SOURCE RECORDS.
--------------------------------

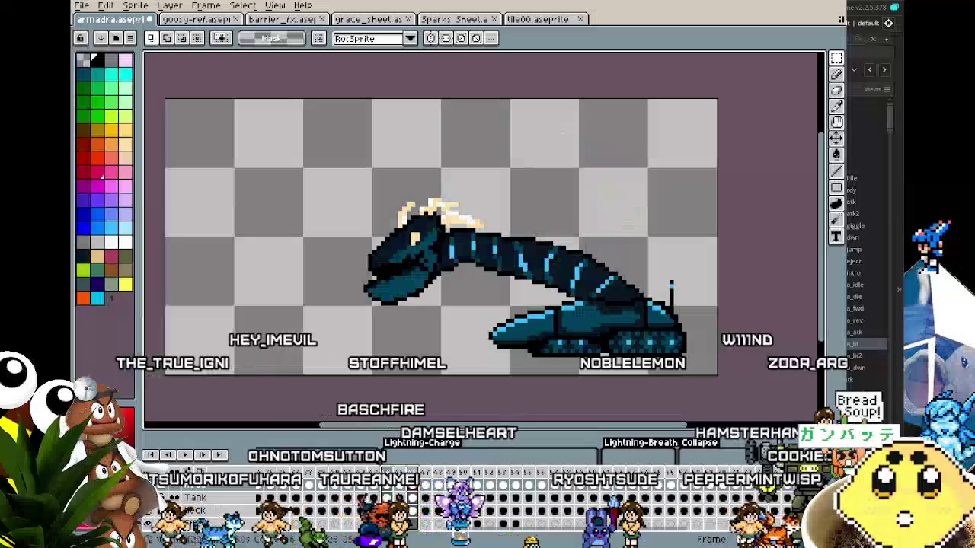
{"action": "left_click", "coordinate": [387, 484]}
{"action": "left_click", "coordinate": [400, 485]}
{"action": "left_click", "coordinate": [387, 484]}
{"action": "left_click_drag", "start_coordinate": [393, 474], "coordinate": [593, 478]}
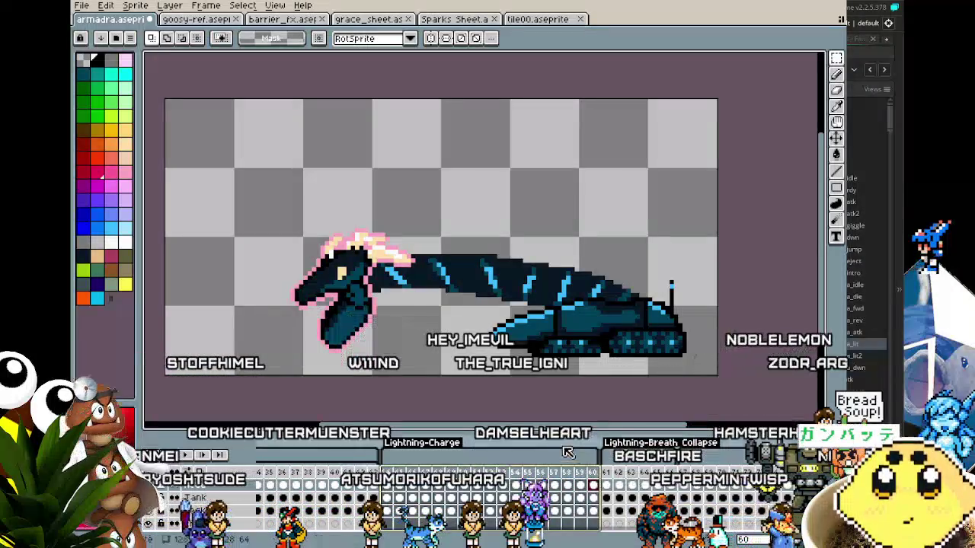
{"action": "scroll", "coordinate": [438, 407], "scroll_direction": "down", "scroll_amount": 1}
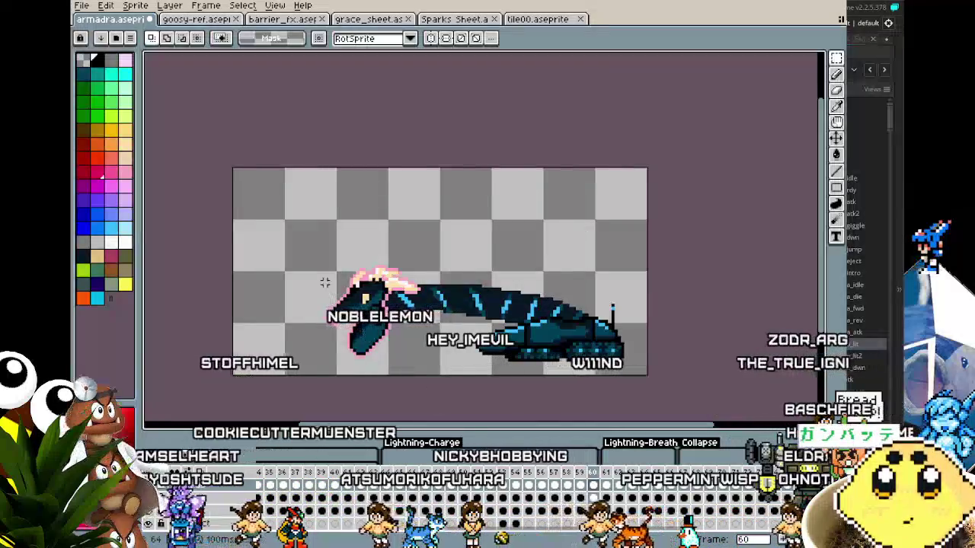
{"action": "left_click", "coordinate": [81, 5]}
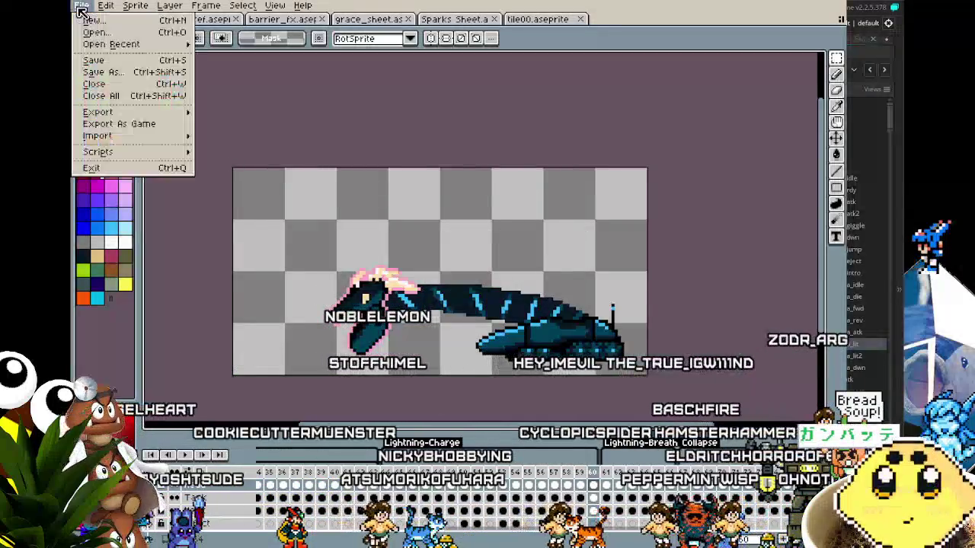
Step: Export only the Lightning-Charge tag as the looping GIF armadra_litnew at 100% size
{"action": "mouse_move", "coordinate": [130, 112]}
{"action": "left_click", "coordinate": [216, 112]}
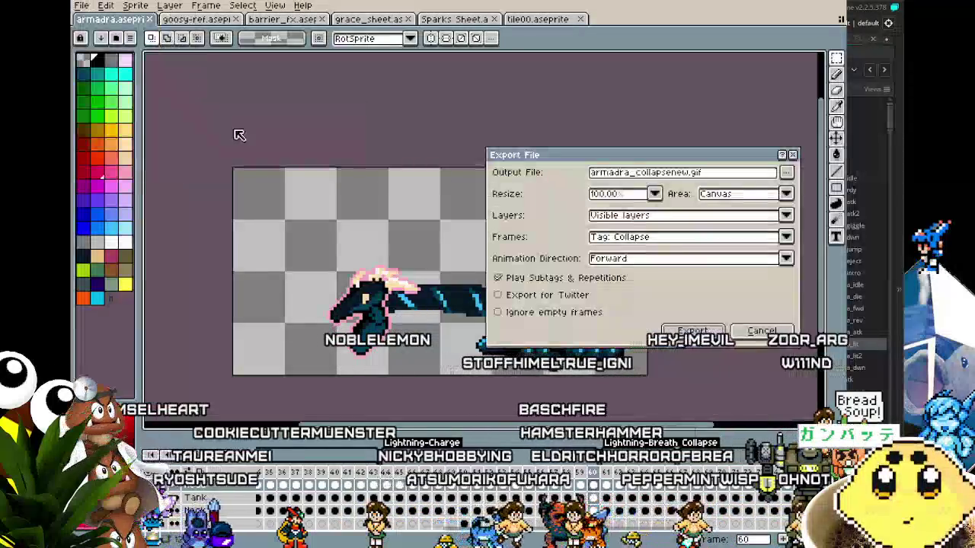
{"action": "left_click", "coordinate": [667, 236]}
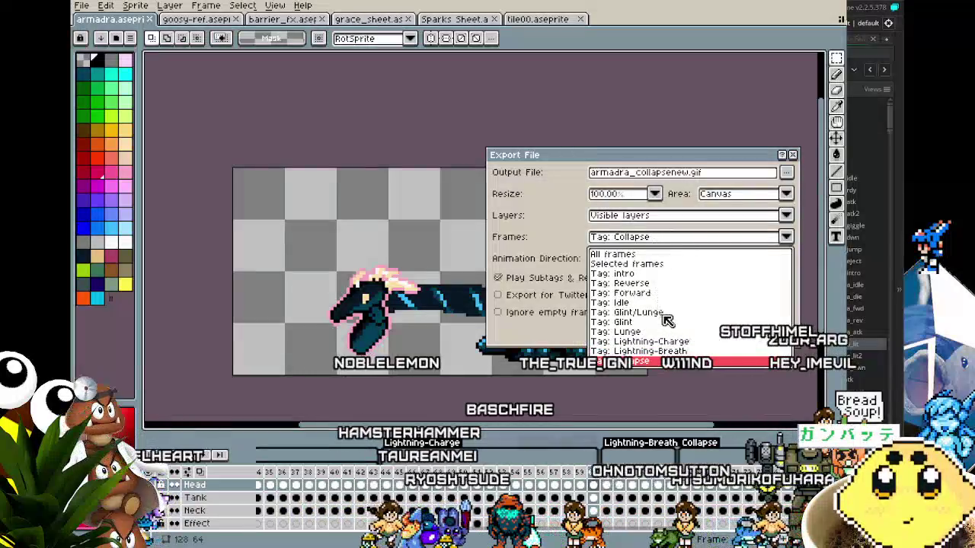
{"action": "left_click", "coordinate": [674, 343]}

--------------------------------

ASSIGNED TASK. Nothing but an exact transcription of the material, without pictures, should be returned.

RESPONSE TO THIS EXERCISE.
{"action": "left_click", "coordinate": [387, 484]}
{"action": "left_click", "coordinate": [400, 485]}
{"action": "left_click", "coordinate": [387, 484]}
{"action": "left_click_drag", "start_coordinate": [393, 474], "coordinate": [593, 478]}
{"action": "scroll", "coordinate": [438, 407], "scroll_direction": "down", "scroll_amount": 1}
{"action": "left_click", "coordinate": [81, 5]}
Step: Export only the Lightning-Charge tag as the looping GIF armadra_litnew at 100% size
{"action": "mouse_move", "coordinate": [130, 112]}
{"action": "left_click", "coordinate": [216, 112]}
{"action": "left_click", "coordinate": [667, 236]}
{"action": "left_click", "coordinate": [674, 343]}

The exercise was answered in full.